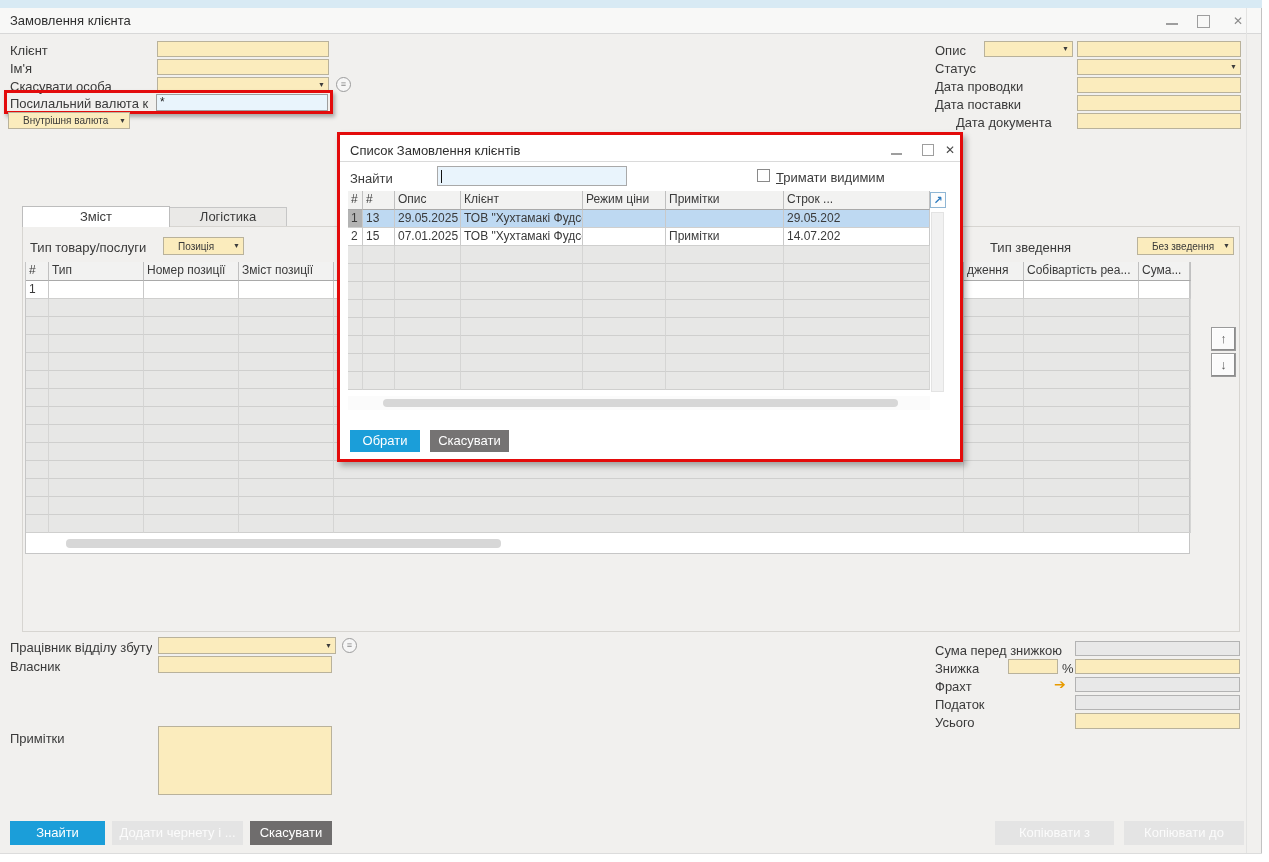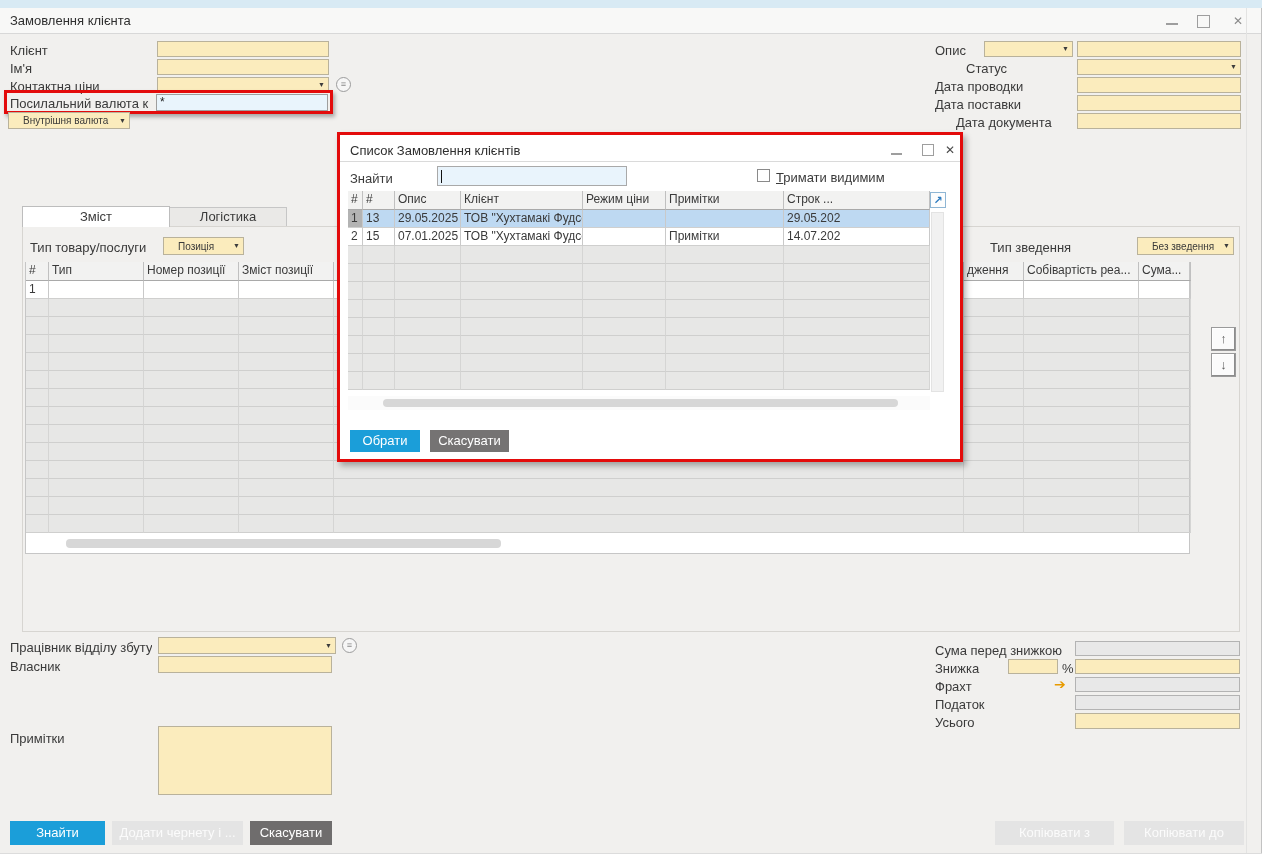--- a/index.html
+++ b/index.html
@@ -45,21 +45,21 @@
 <div class="lbl" style="left:10px;top:13px;color:#2f2f2f;">Замовлення клієнта</div>
 <div class="wline" style="left:1166px;top:23px;width:12px;height:2px;"></div>
 <div class="wbox" style="left:1197px;top:15px;width:13px;height:13px;"></div>
 <div class="wx" style="left:1233px;top:15px;">✕</div>
 <div class="abs" style="left:1246px;top:8px;width:1px;height:845px;background:#e3e3e2;"></div>
 
 <div class="lbl" style="left:10px;top:43px;">Клієнт</div>
 <div class="inp" style="left:157px;top:41px;width:172px;"></div>
 <div class="lbl" style="left:10px;top:61px;">Ім'я</div>
 <div class="inp" style="left:157px;top:59px;width:172px;"></div>
-<div class="lbl" style="left:10px;top:79px;">Контактна ціни</div>
+<div class="lbl" style="left:10px;top:79px;">Скасувати особа</div>
 <div class="dd" style="left:157px;top:77px;width:172px;height:16px;">
   <span class="ddt"></span>
   <span class="dda">▼</span>
 </div>
 <div class="circ" style="left:336px;top:77px;">≡</div>
 
 <div class="redbox" style="left:4px;top:90px;width:329px;height:24px;"></div>
 <div class="lbl" style="left:10px;top:96px;">Посилальний валюта к</div>
 <div class="inp blue" style="left:156px;top:94px;width:172px;height:17px;">*</div>
 
@@ -67,21 +67,21 @@
   <span class="ddt">Внутрішня валюта</span>
   <span class="dda">▼</span>
 </div>
 
 <div class="lbl" style="left:935px;top:43px;">Опис</div>
 <div class="dd" style="left:984px;top:41px;width:89px;height:16px;">
   <span class="ddt"></span>
   <span class="dda">▼</span>
 </div>
 <div class="inp" style="left:1077px;top:41px;width:164px;"></div>
-<div class="lbl" style="left:935px;top:61px;margin-left:31px;">Статус</div>
+<div class="lbl" style="left:935px;top:61px;">Статус</div>
 <div class="dd" style="left:1077px;top:59px;width:164px;height:16px;">
   <span class="ddt"></span>
   <span class="dda">▼</span>
 </div>
 <div class="lbl" style="left:935px;top:79px;">Дата проводки</div>
 <div class="inp" style="left:1077px;top:77px;width:164px;"></div>
 <div class="lbl" style="left:935px;top:97px;">Дата поставки</div>
 <div class="inp" style="left:1077px;top:95px;width:164px;"></div>
 <div class="lbl" style="left:935px;top:115px;margin-left:21px;">Дата документа</div>
 <div class="inp" style="left:1077px;top:113px;width:164px;"></div>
- - -
> **DESCRIPTION OF THE TASK**: A word-for-word retyping of every record is required, without the pictures.

> **THE COMPLETED TASK**:
--- a/index.html
+++ b/index.html
@@ -45,21 +45,21 @@
 <div class="lbl" style="left:10px;top:13px;color:#2f2f2f;">Замовлення клієнта</div>
 <div class="wline" style="left:1166px;top:23px;width:12px;height:2px;"></div>
 <div class="wbox" style="left:1197px;top:15px;width:13px;height:13px;"></div>
 <div class="wx" style="left:1233px;top:15px;">✕</div>
 <div class="abs" style="left:1246px;top:8px;width:1px;height:845px;background:#e3e3e2;"></div>
 
 <div class="lbl" style="left:10px;top:43px;">Клієнт</div>
 <div class="inp" style="left:157px;top:41px;width:172px;"></div>
 <div class="lbl" style="left:10px;top:61px;">Ім'я</div>
 <div class="inp" style="left:157px;top:59px;width:172px;"></div>
-<div class="lbl" style="left:10px;top:79px;">Контактна ціни</div>
+<div class="lbl" style="left:10px;top:79px;">Скасувати особа</div>
 <div class="dd" style="left:157px;top:77px;width:172px;height:16px;">
   <span class="ddt"></span>
   <span class="dda">▼</span>
 </div>
 <div class="circ" style="left:336px;top:77px;">≡</div>
 
 <div class="redbox" style="left:4px;top:90px;width:329px;height:24px;"></div>
 <div class="lbl" style="left:10px;top:96px;">Посилальний валюта к</div>
 <div class="inp blue" style="left:156px;top:94px;width:172px;height:17px;">*</div>
 
@@ -67,21 +67,21 @@
   <span class="ddt">Внутрішня валюта</span>
   <span class="dda">▼</span>
 </div>
 
 <div class="lbl" style="left:935px;top:43px;">Опис</div>
 <div class="dd" style="left:984px;top:41px;width:89px;height:16px;">
   <span class="ddt"></span>
   <span class="dda">▼</span>
 </div>
 <div class="inp" style="left:1077px;top:41px;width:164px;"></div>
-<div class="lbl" style="left:935px;top:61px;margin-left:31px;">Статус</div>
+<div class="lbl" style="left:935px;top:61px;">Статус</div>
 <div class="dd" style="left:1077px;top:59px;width:164px;height:16px;">
   <span class="ddt"></span>
   <span class="dda">▼</span>
 </div>
 <div class="lbl" style="left:935px;top:79px;">Дата проводки</div>
 <div class="inp" style="left:1077px;top:77px;width:164px;"></div>
 <div class="lbl" style="left:935px;top:97px;">Дата поставки</div>
 <div class="inp" style="left:1077px;top:95px;width:164px;"></div>
 <div class="lbl" style="left:935px;top:115px;margin-left:21px;">Дата документа</div>
 <div class="inp" style="left:1077px;top:113px;width:164px;"></div>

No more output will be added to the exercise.